» **Task prompt**
Answer with a number only, stating how many lines of the records hold the word "Example".

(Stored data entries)
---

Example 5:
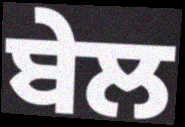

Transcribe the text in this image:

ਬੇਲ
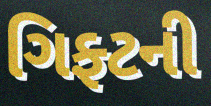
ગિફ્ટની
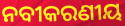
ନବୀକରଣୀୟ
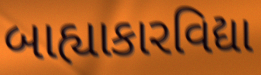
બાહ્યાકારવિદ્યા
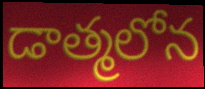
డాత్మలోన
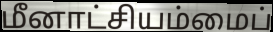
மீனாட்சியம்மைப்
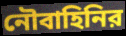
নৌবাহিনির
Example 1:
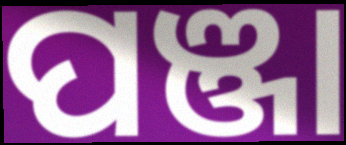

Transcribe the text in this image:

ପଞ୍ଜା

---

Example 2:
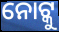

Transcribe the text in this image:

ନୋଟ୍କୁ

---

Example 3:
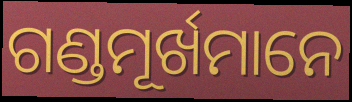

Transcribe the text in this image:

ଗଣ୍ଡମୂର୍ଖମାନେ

» **Exercise output**
4